We note, however, that any individual in this position cannot merely do routine tasks, but must instead wield independent thought and judgment with regard to important matters that affect the business. If the individual merely follows a strict regiment of guidelines, they will likely not be a “manager” under this exemption. Thus, the typical case where a manager fails this factor is a business that is owner-occupied. For example, most small doctor’s offices have an office manager. The office manager is closely supervised by the doctor-owner. The Doctor-owner will typically make all important decisions, leaving the office manager with no real discretion as to important matters. In this case, the office manager is likely misclassified as exempt and entitled to overtime.
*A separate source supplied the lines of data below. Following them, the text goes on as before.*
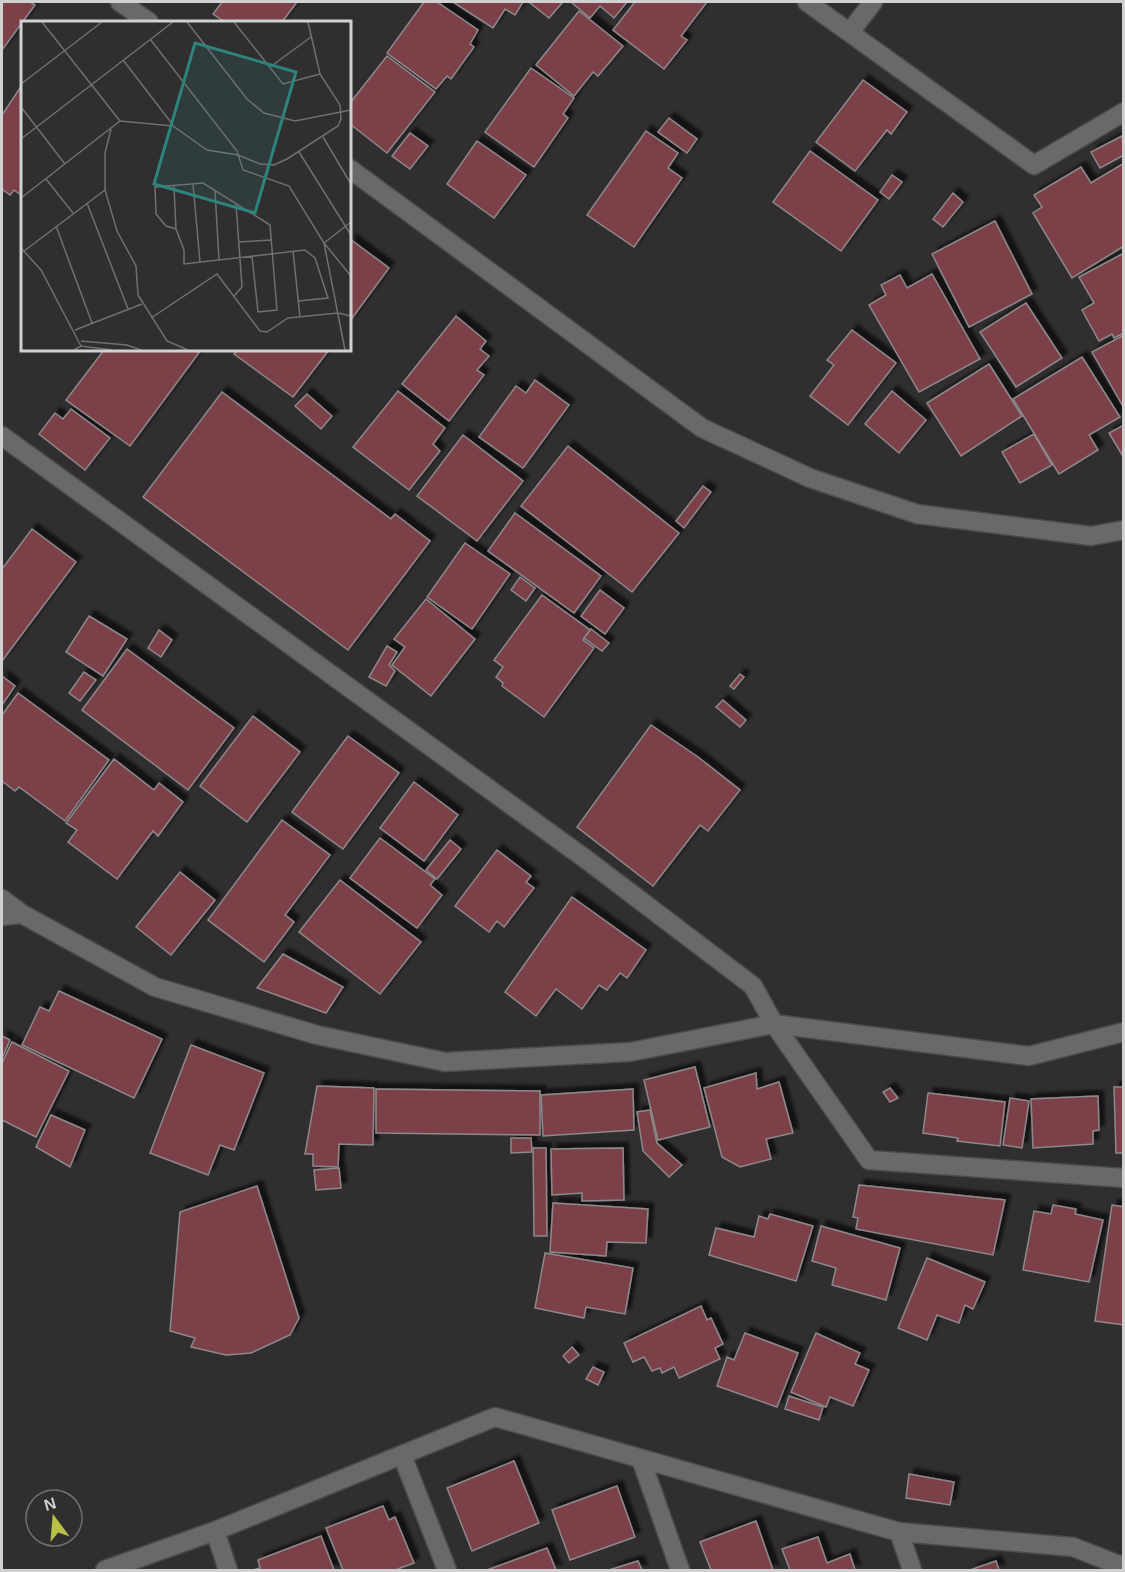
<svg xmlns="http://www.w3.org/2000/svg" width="1125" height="1572" font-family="Arial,sans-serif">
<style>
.building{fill:#7b404a;stroke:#8d898a;stroke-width:1.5;filter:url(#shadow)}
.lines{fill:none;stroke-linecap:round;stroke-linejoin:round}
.street-casing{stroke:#4d4a4c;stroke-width:21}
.secondary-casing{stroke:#4d4a4c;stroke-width:21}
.street{stroke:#6b6869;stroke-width:18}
.secondary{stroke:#6b6869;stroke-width:18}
.inset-road{fill:none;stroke:#716f71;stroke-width:1.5}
.view{fill:#2c847d;fill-opacity:0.15;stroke:#2c847d;stroke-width:3}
.inset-edge{fill:none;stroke:#d2d1d2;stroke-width:3}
</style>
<defs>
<filter id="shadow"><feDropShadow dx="5.5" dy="-5.5" stdDeviation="1.5" flood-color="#0009"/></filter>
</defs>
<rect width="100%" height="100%" fill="#312e30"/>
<g class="building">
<path d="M 2,2 L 30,2 L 35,5 L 2,50 Z"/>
<path d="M 222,2 L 297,2 L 282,22 L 225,22 L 213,14 Z"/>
<path d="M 424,2 L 437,2 L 478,30 L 470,44 L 474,47 L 451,79 L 447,76 L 436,89 L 387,53 Z"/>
<path d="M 453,2 L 523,2 L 515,15 L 505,9 L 493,28 Z"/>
<path d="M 531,2 L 563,2 L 549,18 L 530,3 Z"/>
<path d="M 571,2 L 627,2 L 614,18 L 600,6 L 590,18 Z"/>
<path d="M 635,2 L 707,2 L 681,36 L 687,40 L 664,69 L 613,30 Z"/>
<path d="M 579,11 L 623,46 L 598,76 L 593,72 L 574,96 L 536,65 Z"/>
<path d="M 387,56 L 435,92 L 387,153 L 350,124 L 350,103 Z"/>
<path d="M 531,68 L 574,98 L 563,114 L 568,118 L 534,167 L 485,132 Z"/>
<path d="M 863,80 L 907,112 L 891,134 L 887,130 L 855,171 L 816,142 Z"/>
<path d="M 22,85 L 22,196 L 14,190 L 10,195 L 2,189 L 2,115 Z"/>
<path d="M 669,118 L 697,139 L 687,153 L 658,132 Z"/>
<path d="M 646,131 L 678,153 L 668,168 L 682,178 L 634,247 L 587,215 Z"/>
<path d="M 410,133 L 428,146 L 410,169 L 392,156 Z"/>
<path d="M 1122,136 L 1124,155 L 1100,168 L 1091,152 Z"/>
<path d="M 477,141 L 526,175 L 494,218 L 447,184 Z"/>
<path d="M 810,151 L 878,200 L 841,251 L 773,202 Z"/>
<path d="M 1124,163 L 1124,246 L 1072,278 L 1033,213 L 1042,207 L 1034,195 L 1081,167 L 1091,183 Z"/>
<path d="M 892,175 L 902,182 L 889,199 L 880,192 Z"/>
<path d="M 953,193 L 963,202 L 943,227 L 933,219 Z"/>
<path d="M 995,221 L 1032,294 L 969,327 L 932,254 Z"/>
<path d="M 350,239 L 389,268 L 350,321 Z"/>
<path d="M 1124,253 L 1124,333 L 1114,338 L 1112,334 L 1099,341 L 1082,310 L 1094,303 L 1079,277 Z"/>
<path d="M 932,274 L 980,359 L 919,392 L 869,305 L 886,295 L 881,285 L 900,275 L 907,288 Z"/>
<path d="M 1026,303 L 1062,358 L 1016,387 L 980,332 Z"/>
<path d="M 456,316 L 486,341 L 480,349 L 489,356 L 477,370 L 484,375 L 449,421 L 402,384 Z"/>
<path d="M 852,330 L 896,363 L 848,425 L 810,396 L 834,365 L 827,360 Z"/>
<path d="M 1124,335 L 1124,408 L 1092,352 Z"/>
<path d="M 104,350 L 201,350 L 130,446 L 66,400 Z"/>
<path d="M 238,350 L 329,350 L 293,397 L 234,354 Z"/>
<path d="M 1082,357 L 1120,417 L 1089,435 L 1098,450 L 1059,474 L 1013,399 Z"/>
<path d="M 989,364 L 1022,416 L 961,456 L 927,403 Z"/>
<path d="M 535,380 L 569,405 L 523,468 L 479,437 L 516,386 L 526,393 Z"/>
<path d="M 398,391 L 445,428 L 433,444 L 440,451 L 409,490 L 353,447 Z"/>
<path d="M 892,391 L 926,420 L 899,453 L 865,424 Z"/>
<path d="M 222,392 L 391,519 L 395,514 L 430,541 L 348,650 L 143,497 Z"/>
<path d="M 307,394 L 332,416 L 321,429 L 295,406 Z"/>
<path d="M 71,409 L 110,438 L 85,470 L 39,434 L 55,413 L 63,419 Z"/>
<path d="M 1124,425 L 1124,458 L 1109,433 Z"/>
<path d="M 1034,434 L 1052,465 L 1020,483 L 1002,452 Z"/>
<path d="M 463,435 L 523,481 L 477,541 L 417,496 Z"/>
<path d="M 568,446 L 679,533 L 632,592 L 521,506 Z"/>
<path d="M 703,486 L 711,492 L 684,528 L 676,521 Z"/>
<path d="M 515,513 L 601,576 L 574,613 L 488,551 Z"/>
<path d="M 32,529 L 76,562 L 2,661 L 2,569 Z"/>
<path d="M 465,543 L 510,574 L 472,629 L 427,597 Z"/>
<path d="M 520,577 L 535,588 L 526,601 L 511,590 Z"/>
<path d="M 600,590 L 624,608 L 605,634 L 581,616 Z"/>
<path d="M 542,595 L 590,630 L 583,640 L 594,648 L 544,717 L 502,686 L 503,683 L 496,677 L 503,667 L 494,660 Z"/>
<path d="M 426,599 L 475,639 L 431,696 L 392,665 L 405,647 L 394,639 Z"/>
<path d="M 89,616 L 127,639 L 103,676 L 66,652 Z"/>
<path d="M 591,629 L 609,643 L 602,651 L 584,638 Z"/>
<path d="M 159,630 L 172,640 L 161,657 L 148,648 Z"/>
<path d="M 387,646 L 397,652 L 389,665 L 395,671 L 386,686 L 369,677 Z"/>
<path d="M 127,649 L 234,728 L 188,790 L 82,710 Z"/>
<path d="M 84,672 L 96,680 L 80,701 L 69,693 Z"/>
<path d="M 740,674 L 744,677 L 734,689 L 730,686 Z"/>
<path d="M 2,676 L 15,686 L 2,705 Z"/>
<path d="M 18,693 L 109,760 L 65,821 L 19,787 L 15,791 L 2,781 L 2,715 Z"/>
<path d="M 723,700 L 746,720 L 740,727 L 716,707 Z"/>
<path d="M 253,716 L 300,752 L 247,822 L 200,786 Z"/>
<path d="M 651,725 L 698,757 L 740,790 L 708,831 L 700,825 L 653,886 L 577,827 Z"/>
<path d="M 348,736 L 399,773 L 343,849 L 292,812 Z"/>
<path d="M 114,759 L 154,790 L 159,783 L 183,802 L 158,836 L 153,831 L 117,879 L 68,842 L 77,830 L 66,823 Z"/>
<path d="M 414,782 L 458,815 L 424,861 L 380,828 Z"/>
<path d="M 282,820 L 330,855 L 285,915 L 294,922 L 264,962 L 208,920 Z"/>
<path d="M 380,838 L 435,879 L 430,885 L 442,895 L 417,928 L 350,878 Z"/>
<path d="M 450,840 L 461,849 L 437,879 L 426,870 Z"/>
<path d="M 497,850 L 531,876 L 526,882 L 534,888 L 504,927 L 497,921 L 489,932 L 455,906 Z"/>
<path d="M 180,872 L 215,900 L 171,955 L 136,927 Z"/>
<path d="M 340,880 L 421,942 L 380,994 L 299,932 Z"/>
<path d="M 572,897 L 646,950 L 627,978 L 620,973 L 607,990 L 599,985 L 582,1009 L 556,989 L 536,1016 L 505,992 Z"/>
<path d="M 283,954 L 343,987 L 326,1013 L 257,988 Z"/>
<path d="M 59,991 L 162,1039 L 134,1098 L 22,1045 L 40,1007 L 49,1011 Z"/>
<path d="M 2,1036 L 10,1040 L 2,1058 Z"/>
<path d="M 12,1042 L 69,1071 L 36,1137 L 2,1120 L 2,1063 Z"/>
<path d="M 191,1045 L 264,1073 L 234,1150 L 220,1145 L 208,1175 L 150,1153 Z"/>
<path d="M 695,1067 L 710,1127 L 658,1140 L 644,1080 Z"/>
<path d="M 756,1073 L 757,1089 L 779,1082 L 793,1133 L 766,1139 L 771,1159 L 740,1167 L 722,1157 L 704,1088 Z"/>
<path d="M 317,1086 L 374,1088 L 373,1145 L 339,1144 L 338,1167 L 313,1166 L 313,1154 L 305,1154 Z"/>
<path d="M 1114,1087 L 1124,1087 L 1124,1153 L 1116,1153 Z"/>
<path d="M 890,1088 L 898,1098 L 890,1102 L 883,1092 Z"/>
<path d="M 376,1089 L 540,1091 L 540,1135 L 376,1133 Z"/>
<path d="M 633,1089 L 634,1130 L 543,1136 L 541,1095 Z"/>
<path d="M 928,1093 L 1005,1102 L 1000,1146 L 957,1141 L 958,1138 L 923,1133 Z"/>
<path d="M 1098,1096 L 1099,1130 L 1093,1131 L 1093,1144 L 1033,1148 L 1031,1099 Z"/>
<path d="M 1010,1098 L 1029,1101 L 1022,1148 L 1003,1145 Z"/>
<path d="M 650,1110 L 657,1143 L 682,1165 L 669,1177 L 643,1151 L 637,1112 Z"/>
<path d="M 51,1115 L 85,1130 L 70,1167 L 36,1147 Z"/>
<path d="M 511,1138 L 531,1138 L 532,1152 L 511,1153 Z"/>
<path d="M 533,1148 L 546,1148 L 547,1236 L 534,1236 Z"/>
<path d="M 623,1148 L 624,1200 L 582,1201 L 582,1193 L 552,1195 L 551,1149 Z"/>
<path d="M 339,1168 L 341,1188 L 316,1190 L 314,1170 Z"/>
<path d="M 859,1185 L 1005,1200 L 993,1255 L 856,1229 L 858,1218 L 853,1217 Z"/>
<path d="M 257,1186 L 299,1318 L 290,1335 L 251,1353 L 226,1355 L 191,1347 L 195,1338 L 170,1331 L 180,1212 Z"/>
<path d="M 553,1203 L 648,1209 L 646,1243 L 607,1242 L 606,1256 L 550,1252 Z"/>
<path d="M 1053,1205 L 1076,1209 L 1075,1214 L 1103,1220 L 1089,1282 L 1023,1270 L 1034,1211 L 1051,1214 Z"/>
<path d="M 1112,1205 L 1124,1207 L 1124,1325 L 1095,1321 Z"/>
<path d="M 770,1214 L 813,1226 L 796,1281 L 709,1255 L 716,1228 L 754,1237 L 759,1216 L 768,1219 Z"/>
<path d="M 821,1226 L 900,1248 L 886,1300 L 832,1285 L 836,1268 L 812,1261 Z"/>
<path d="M 545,1253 L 633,1268 L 625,1314 L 586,1307 L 584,1318 L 535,1308 Z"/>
<path d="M 927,1258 L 985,1282 L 973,1309 L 965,1305 L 959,1323 L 937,1315 L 927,1340 L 898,1328 Z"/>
<path d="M 701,1306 L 707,1320 L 711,1318 L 723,1344 L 715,1348 L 720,1359 L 679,1378 L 674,1367 L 662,1373 L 660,1368 L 652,1371 L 644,1357 L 633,1362 L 624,1343 Z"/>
<path d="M 745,1333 L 798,1353 L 777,1407 L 717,1386 L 727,1357 L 734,1360 Z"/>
<path d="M 816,1333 L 860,1353 L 855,1364 L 869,1370 L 853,1406 L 830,1397 L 826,1407 L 791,1392 Z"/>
<path d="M 572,1347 L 579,1355 L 569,1363 L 563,1356 Z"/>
<path d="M 593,1367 L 604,1372 L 598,1385 L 586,1379 Z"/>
<path d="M 789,1396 L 823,1407 L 819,1420 L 785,1409 Z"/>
<path d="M 514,1461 L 539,1523 L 472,1551 L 447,1488 Z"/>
<path d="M 909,1474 L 954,1482 L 950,1505 L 906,1498 Z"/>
<path d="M 617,1486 L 635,1537 L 570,1560 L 552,1510 Z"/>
<path d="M 383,1506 L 389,1520 L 395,1517 L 414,1563 L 395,1570 L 343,1570 L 326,1528 Z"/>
<path d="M 756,1521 L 773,1570 L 711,1570 L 700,1542 Z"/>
<path d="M 321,1536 L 334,1570 L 253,1570 L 260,1568 L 258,1560 Z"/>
<path d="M 818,1537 L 827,1563 L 850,1554 L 855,1570 L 790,1570 L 782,1549 Z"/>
<path d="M 547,1548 L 556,1570 L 487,1570 Z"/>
<path d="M 638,1561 L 642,1570 L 609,1570 Z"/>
<path d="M 996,1561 L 999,1570 L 970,1570 Z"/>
</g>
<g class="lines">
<g class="street-casing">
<g id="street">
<path d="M 807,2 L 1034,165 L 1124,112"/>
<path d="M 850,32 L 873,2"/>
<path d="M 2,436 L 587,860 L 753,986 L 774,1024 L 869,1160 L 1124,1178"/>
<path d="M 2,899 L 22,914"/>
<path d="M 2,916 L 22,914 L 155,987 L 317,1035 L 445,1062 L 630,1052 L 774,1024 L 1029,1056 L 1124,1032"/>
<path d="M 402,1455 L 447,1570"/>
<path d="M 641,1459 L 680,1570"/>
<path d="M 215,1531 L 228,1570"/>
<path d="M 899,1532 L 912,1570"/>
<path d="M 105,1570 L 215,1531 L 495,1417 L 899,1532 L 1073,1547 L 1124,1567"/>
</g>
</g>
<g class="secondary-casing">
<g id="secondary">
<path d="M 120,2 L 149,22"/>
<path d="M 350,169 L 702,428 L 810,478 L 917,514 L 1091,536 L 1124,530"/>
</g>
</g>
<use href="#street" class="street"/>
<use href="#secondary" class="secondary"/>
</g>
<g transform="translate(21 21)">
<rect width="330" height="330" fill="#312e30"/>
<path class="inset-road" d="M 21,1 L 99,100M 166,1 L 226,78 L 243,92 L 274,100 L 330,89M 213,1 L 262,63 L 299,53M 129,18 L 216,130 L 222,149 L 268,165 L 303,222 L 324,329M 102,39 L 152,104M 249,46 L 290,16M 0,63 L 81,1M 0,86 L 44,143M 90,108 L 84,132 L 84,169 L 96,210 L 115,245 L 117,274 L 146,320 L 167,329M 302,116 L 330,163M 0,118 L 152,1M 278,131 L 330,214M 25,158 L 52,192M 172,163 L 179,241M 153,165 L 155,208 L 163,229 L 163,243 L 284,229 L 294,237 L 307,277 L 277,280M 194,170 L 198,239M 0,177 L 99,100 L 152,105 L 186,129 L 217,134 L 239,143 L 253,144 L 266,138 L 317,105 L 320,98 L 319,84 L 299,53 L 287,1M 66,182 L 107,288M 330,201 L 303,222 L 330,255M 35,205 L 71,302M 155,208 L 145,205 L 135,193 L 134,166 L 182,162 L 249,204 L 256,289 L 237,291 L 231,235M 217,221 L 251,219M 0,227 L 20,249 L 60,325M 3,230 L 84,169M 272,230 L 279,296M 213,275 L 221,266 L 215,183M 130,297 L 196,253 L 239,310 L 246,311 L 267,297 L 317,292 L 330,295M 54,309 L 121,283M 60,320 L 106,324 L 120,329M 53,329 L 60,325 L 91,329"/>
<path class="view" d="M 174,22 L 275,51 L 234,192 L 133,163 Z"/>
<rect width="330" height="330" class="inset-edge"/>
</g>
<rect width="1125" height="1572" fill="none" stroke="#d2d1d2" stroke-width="6"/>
<g transform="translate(54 1518) rotate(344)"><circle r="28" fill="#312e30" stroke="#716f71" stroke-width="1.5"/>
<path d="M0-4.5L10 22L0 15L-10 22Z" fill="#b8c147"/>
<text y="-9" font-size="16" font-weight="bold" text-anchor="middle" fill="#d2d1d2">N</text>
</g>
</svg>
c. General Question and Answer:
i. Does my title matter? A. Often, it does not. What matters are your actual duties. If I am a janitor, but am called the King of Janitorial Services, but may duties involve exclusively janitorial work – I am likely entitled to overtime.
ii. Do my job duties matter? A. Yes. Job duties and responsibilities are one of the most important factors in whether or not someone is entitled to overtime or not. If your job duties largely require you to do menial, associate level work as your primary function, then you may be misclassified as exempt and entitled to overtime.
iii. Can I agree to not be paid overtime so I can get extra hours? A. An individual cannot agree to violate the law. Every individual is entitled to overtime, absent few exemptions. Even if an employee signs an agreement promising they will never seek overtime and waive all rights to do so, such agreement is void and unenforceable.